Created to accompany the exhibition Too Close for Comfort (2013) at Harlan Levey Projects, Brussels, Akumulatory (Polish for battery) is a collection of snapshots of underground gyms in Poland, found in various blogs on DIY gyms. Densely photocopied in black on to cream paper, the images show training facilities set up by young people squatting in empty council estate building basements. The spaces embody an atmosphere of dirty hard work, stripped down to their bare essentials without any decoration apart from the patterns of old carpets on the floors and odd posters on the wall. Welding and constructing the training equipment from scrap metal is a popular way for Polish youths to spend their free time, before they pump their muscles by heaving up barbells at their homemade bench presses. In this admiration of DIY culture and the survivalist skill of organising yourself on a limited budget, or no budget at all, the book pays homage to Dudek’s own anti-readymade agenda and childhood autobiography.

Akumulatory was produced in this same anti-readymade spirit, without a budget: the pages were photocopied at the local copy shop, each cover hand-printed from a woodcut, the text block stitched together with steel wire and hand trimmed with a Stanley utility knife.

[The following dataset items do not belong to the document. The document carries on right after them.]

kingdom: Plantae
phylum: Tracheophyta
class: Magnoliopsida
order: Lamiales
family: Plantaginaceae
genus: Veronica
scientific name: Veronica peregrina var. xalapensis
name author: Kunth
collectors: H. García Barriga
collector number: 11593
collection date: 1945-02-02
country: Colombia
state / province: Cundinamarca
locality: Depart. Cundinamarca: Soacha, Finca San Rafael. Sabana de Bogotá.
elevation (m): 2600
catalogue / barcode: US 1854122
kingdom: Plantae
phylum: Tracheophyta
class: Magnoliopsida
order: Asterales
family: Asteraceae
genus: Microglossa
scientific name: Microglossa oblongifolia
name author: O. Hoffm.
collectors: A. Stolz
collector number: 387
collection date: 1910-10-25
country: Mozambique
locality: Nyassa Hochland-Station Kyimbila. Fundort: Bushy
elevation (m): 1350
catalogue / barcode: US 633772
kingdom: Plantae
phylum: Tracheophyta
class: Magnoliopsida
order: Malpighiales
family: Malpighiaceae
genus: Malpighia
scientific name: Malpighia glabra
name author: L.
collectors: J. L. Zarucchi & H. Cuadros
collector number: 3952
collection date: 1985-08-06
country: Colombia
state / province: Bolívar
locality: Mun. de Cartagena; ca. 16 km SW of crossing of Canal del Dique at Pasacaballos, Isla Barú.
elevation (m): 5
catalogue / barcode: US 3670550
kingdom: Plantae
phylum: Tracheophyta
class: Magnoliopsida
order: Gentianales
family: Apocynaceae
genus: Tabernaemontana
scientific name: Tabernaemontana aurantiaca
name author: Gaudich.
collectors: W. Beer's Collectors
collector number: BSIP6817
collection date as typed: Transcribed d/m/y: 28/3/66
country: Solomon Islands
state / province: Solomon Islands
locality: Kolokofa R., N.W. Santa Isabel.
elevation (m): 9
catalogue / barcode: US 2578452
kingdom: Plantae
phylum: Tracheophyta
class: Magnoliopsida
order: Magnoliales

The strong binding gives the book plenty of tension at the spine; therefore holding the book open to view the images becomes a strenuous exercise in itself.

Leafing through the book has something of looking into the depths of a torture chamber. Perhaps also due to the fact that the images are similarly devoid of people, Giovanni Battista Piranesi’s imaginary prisons (Carceri d’Invenzione, 1745–50) come to mind, with their complex halls of machinery, cables and pulleys – ready to torment or reform their inmates.